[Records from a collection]
------------------------------------

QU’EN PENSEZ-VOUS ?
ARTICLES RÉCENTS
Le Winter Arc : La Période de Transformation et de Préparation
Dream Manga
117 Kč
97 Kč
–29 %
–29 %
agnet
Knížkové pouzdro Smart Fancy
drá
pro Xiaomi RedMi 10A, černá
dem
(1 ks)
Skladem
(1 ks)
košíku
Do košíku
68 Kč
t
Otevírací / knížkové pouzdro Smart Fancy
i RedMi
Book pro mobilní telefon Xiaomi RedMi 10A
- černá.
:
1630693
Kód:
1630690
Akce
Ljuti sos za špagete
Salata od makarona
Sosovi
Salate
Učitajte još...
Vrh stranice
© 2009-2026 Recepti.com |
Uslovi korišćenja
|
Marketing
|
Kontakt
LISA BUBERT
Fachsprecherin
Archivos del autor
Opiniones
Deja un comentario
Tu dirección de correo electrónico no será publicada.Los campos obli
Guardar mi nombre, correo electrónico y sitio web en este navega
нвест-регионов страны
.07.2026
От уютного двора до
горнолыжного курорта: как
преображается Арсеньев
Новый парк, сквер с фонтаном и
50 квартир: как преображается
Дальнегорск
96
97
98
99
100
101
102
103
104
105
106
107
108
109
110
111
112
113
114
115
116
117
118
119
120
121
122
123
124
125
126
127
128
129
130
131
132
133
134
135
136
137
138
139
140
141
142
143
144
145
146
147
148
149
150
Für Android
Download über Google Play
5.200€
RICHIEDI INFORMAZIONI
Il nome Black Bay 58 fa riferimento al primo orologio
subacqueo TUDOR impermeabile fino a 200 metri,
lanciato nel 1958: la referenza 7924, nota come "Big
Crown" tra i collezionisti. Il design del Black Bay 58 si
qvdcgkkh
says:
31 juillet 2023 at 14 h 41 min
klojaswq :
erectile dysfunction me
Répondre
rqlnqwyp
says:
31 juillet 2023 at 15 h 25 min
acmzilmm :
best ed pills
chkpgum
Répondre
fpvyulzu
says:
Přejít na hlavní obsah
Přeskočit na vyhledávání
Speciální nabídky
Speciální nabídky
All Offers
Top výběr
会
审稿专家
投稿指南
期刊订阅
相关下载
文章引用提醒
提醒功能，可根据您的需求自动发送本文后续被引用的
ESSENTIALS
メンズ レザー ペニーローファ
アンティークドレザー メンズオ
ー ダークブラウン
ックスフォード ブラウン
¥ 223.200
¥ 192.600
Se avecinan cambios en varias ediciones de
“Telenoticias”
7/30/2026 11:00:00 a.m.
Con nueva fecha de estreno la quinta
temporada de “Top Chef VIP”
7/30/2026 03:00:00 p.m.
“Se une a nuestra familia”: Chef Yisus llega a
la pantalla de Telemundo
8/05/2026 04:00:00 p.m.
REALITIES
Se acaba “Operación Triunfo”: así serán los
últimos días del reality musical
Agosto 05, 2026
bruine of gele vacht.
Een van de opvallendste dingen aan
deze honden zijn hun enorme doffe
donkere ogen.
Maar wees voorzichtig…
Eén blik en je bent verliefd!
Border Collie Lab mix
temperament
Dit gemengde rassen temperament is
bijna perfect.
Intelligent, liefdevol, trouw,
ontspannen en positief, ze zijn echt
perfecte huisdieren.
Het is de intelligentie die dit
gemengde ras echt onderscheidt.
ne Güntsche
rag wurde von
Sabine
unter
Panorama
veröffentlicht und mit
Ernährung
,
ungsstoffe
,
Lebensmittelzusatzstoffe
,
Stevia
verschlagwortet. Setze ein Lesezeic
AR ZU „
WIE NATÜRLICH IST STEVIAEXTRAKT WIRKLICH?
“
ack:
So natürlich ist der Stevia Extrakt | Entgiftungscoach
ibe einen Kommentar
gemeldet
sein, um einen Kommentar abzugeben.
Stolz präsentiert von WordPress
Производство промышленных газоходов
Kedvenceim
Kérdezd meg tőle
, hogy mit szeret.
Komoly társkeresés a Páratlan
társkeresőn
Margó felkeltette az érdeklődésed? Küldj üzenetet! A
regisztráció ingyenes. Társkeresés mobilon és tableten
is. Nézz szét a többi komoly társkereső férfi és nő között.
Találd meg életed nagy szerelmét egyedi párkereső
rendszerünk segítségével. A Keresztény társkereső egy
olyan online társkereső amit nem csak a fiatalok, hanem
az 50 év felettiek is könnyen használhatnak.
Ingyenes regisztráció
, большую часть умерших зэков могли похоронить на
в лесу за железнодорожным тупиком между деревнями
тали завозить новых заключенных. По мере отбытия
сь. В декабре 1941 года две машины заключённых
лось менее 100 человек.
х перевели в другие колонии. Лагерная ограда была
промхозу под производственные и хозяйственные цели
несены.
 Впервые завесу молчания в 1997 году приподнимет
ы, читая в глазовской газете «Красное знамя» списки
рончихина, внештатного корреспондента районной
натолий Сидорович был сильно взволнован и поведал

------------------------------------

Work request
The answer must be every record above, repeated exactly as written.

Exercise result
QU’EN PENSEZ-VOUS ?
ARTICLES RÉCENTS
Le Winter Arc : La Période de Transformation et de Préparation
Dream Manga
117 Kč
97 Kč
–29 %
–29 %
agnet
Knížkové pouzdro Smart Fancy
drá
pro Xiaomi RedMi 10A, černá
dem
(1 ks)
Skladem
(1 ks)
košíku
Do košíku
68 Kč
t
Otevírací / knížkové pouzdro Smart Fancy
i RedMi
Book pro mobilní telefon Xiaomi RedMi 10A
- černá.
:
1630693
Kód:
1630690
Akce
Ljuti sos za špagete
Salata od makarona
Sosovi
Salate
Učitajte još...
Vrh stranice
© 2009-2026 Recepti.com |
Uslovi korišćenja
|
Marketing
|
Kontakt
LISA BUBERT
Fachsprecherin
Archivos del autor
Opiniones
Deja un comentario
Tu dirección de correo electrónico no será publicada.Los campos obli
Guardar mi nombre, correo electrónico y sitio web en este navega
нвест-регионов страны
.07.2026
От уютного двора до
горнолыжного курорта: как
преображается Арсеньев
Новый парк, сквер с фонтаном и
50 квартир: как преображается
Дальнегорск
96
97
98
99
100
101
102
103
104
105
106
107
108
109
110
111
112
113
114
115
116
117
118
119
120
121
122
123
124
125
126
127
128
129
130
131
132
133
134
135
136
137
138
139
140
141
142
143
144
145
146
147
148
149
150
Für Android
Download über Google Play
5.200€
RICHIEDI INFORMAZIONI
Il nome Black Bay 58 fa riferimento al primo orologio
subacqueo TUDOR impermeabile fino a 200 metri,
lanciato nel 1958: la referenza 7924, nota come "Big
Crown" tra i collezionisti. Il design del Black Bay 58 si
qvdcgkkh
says:
31 juillet 2023 at 14 h 41 min
klojaswq :
erectile dysfunction me
Répondre
rqlnqwyp
says:
31 juillet 2023 at 15 h 25 min
acmzilmm :
best ed pills
chkpgum
Répondre
fpvyulzu
says:
Přejít na hlavní obsah
Přeskočit na vyhledávání
Speciální nabídky
Speciální nabídky
All Offers
Top výběr
会
审稿专家
投稿指南
期刊订阅
相关下载
文章引用提醒
提醒功能，可根据您的需求自动发送本文后续被引用的
ESSENTIALS
メンズ レザー ペニーローファ
アンティークドレザー メンズオ
ー ダークブラウン
ックスフォード ブラウン
¥ 223.200
¥ 192.600
Se avecinan cambios en varias ediciones de
“Telenoticias”
7/30/2026 11:00:00 a.m.
Con nueva fecha de estreno la quinta
temporada de “Top Chef VIP”
7/30/2026 03:00:00 p.m.
“Se une a nuestra familia”: Chef Yisus llega a
la pantalla de Telemundo
8/05/2026 04:00:00 p.m.
REALITIES
Se acaba “Operación Triunfo”: así serán los
últimos días del reality musical
Agosto 05, 2026
bruine of gele vacht.
Een van de opvallendste dingen aan
deze honden zijn hun enorme doffe
donkere ogen.
Maar wees voorzichtig…
Eén blik en je bent verliefd!
Border Collie Lab mix
temperament
Dit gemengde rassen temperament is
bijna perfect.
Intelligent, liefdevol, trouw,
ontspannen en positief, ze zijn echt
perfecte huisdieren.
Het is de intelligentie die dit
gemengde ras echt onderscheidt.
ne Güntsche
rag wurde von
Sabine
unter
Panorama
veröffentlicht und mit
Ernährung
,
ungsstoffe
,
Lebensmittelzusatzstoffe
,
Stevia
verschlagwortet. Setze ein Lesezeic
AR ZU „
WIE NATÜRLICH IST STEVIAEXTRAKT WIRKLICH?
“
ack:
So natürlich ist der Stevia Extrakt | Entgiftungscoach
ibe einen Kommentar
gemeldet
sein, um einen Kommentar abzugeben.
Stolz präsentiert von WordPress
Производство промышленных газоходов
Kedvenceim
Kérdezd meg tőle
, hogy mit szeret.
Komoly társkeresés a Páratlan
társkeresőn
Margó felkeltette az érdeklődésed? Küldj üzenetet! A
regisztráció ingyenes. Társkeresés mobilon és tableten
is. Nézz szét a többi komoly társkereső férfi és nő között.
Találd meg életed nagy szerelmét egyedi párkereső
rendszerünk segítségével. A Keresztény társkereső egy
olyan online társkereső amit nem csak a fiatalok, hanem
az 50 év felettiek is könnyen használhatnak.
Ingyenes regisztráció
, большую часть умерших зэков могли похоронить на
в лесу за железнодорожным тупиком между деревнями
тали завозить новых заключенных. По мере отбытия
сь. В декабре 1941 года две машины заключённых
лось менее 100 человек.
х перевели в другие колонии. Лагерная ограда была
промхозу под производственные и хозяйственные цели
несены.
 Впервые завесу молчания в 1997 году приподнимет
ы, читая в глазовской газете «Красное знамя» списки
рончихина, внештатного корреспондента районной
натолий Сидорович был сильно взволнован и поведал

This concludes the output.